In our study, survival analysis suggests that renal function factor, such as blood urea nitrogen, was associated with a risk of death in patients. The differences of urea nitrogen and creatinine between the improvement group and the death group were statistically significant. Data from complete autopsy, including histopathologic and virologic analysis in 12 patients who died from COVID-19, showed that high viral RNA titers were detected in the kidney.24 A study involving 701 patients with COVID-19 found that 5.1% patients experienced acute kidney injury.25 The mechanism involved acute tubular injury and may be associated with infiltration of lymphocytes and monocytes in renal tissue. In addition, cytokine injury and organ interference may also play a role in some biological processes. Patients with renal dysfunction who are infected with SARS-CoV-2 will face an increased risk of death, suggesting that effective renal function control should be a focus and addressed in the clinical treatment.
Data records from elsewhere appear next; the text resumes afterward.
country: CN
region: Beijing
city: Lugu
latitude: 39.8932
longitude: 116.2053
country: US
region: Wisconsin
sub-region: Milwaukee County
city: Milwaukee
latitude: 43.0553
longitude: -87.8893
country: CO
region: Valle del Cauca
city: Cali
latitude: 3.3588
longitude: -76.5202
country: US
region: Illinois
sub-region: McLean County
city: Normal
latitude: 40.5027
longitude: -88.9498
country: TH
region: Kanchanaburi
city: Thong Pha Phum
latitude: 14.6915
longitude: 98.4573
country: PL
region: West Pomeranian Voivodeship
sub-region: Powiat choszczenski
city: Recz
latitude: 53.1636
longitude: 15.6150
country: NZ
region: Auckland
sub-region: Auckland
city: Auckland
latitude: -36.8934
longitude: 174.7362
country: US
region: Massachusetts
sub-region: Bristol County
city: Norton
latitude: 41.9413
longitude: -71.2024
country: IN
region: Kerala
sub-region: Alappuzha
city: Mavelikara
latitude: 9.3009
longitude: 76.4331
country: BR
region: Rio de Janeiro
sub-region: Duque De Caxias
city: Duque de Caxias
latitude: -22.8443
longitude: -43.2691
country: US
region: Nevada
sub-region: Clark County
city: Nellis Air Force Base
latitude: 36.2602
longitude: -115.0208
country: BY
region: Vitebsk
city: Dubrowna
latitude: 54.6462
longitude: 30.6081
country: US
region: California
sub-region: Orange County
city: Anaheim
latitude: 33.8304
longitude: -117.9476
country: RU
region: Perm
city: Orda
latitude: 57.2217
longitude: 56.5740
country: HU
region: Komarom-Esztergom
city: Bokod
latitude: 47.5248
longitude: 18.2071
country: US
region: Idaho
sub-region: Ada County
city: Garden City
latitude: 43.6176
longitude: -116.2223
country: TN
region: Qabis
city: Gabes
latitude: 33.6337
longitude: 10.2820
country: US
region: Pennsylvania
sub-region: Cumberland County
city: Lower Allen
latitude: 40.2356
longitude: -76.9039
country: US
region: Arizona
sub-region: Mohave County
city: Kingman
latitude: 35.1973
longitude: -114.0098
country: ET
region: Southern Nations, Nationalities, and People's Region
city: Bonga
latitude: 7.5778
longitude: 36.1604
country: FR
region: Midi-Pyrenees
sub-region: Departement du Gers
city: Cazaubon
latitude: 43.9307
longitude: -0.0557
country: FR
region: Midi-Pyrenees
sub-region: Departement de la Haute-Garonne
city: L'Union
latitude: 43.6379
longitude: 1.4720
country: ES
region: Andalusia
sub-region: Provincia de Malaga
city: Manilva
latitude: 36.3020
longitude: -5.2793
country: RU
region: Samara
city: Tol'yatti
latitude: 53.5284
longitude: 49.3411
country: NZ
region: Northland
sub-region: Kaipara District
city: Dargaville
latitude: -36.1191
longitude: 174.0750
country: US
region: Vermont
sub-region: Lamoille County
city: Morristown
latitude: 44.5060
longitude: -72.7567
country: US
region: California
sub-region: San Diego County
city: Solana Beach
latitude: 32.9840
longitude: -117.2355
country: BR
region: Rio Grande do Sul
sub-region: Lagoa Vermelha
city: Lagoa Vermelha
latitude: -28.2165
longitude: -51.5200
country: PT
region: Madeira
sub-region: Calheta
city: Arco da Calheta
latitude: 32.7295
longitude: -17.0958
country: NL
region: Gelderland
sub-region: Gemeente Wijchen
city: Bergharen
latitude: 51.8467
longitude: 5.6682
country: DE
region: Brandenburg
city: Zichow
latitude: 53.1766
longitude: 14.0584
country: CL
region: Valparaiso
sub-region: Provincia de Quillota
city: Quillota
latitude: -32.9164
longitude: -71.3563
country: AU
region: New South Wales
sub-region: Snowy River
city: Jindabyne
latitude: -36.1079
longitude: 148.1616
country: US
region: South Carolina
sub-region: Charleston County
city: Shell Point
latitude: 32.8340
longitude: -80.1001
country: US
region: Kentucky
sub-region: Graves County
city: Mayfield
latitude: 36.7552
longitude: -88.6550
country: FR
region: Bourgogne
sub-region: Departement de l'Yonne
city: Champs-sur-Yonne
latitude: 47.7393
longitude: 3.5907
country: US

Serum albumin levels partially reflect the body’s immune state. Patients with a bad nutritional status are more likely to experience lower serum albumin levels, which are harmful to the antibody production and virus clearance, and should be given high attention. One recent study suggested that poor nutritional status is a significant risk factor for severe COVID-19 infection.11 Severe anorexia and malnutrition may increase risks for respiratory failure and even require noninvasive ventilation.26
Conclusion
The COVID-19 epidemic continues, and the challenges we face are still daunting. Assessment of the risk factors of the disease is helpful for clinicians to understand the risk of disease progression in a timely fashion, so as to carry out appropriate and multifaceted intervention earlier to achieve the best therapeutic purpose. Meanwhile, mass vaccination and the building of an immune barrier will be effective in combating the epidemic. There were a few limitations in our study. Our data sources were single-center and the sample size was not large enough to represent all infected people. Highly subjective outcomes such as pain may bias the assessment results. Patients without access to treatment were not included. Some patients were complicated with uremia, resulting in a large degree of dispersion of creatinine values in samples.
Funding statement
This work was supported by the National Key Research and Development Plan for the Emergency Management of Novel Coronavirus Pneumonia (No. 2020YFC0845100) and the Science and Technology Key Project on Novel Coronavirus Pneumonia, Hubei Province, China (project number: 2020FCA002).
Author contributions
Wen Lu and Shuhui Yu contributed equally and should be considered first co-authors.
Conflict(s) of Interest
The authors declared no potential conflicts of interest with respect to the research, authorship, and/or publication of this paper.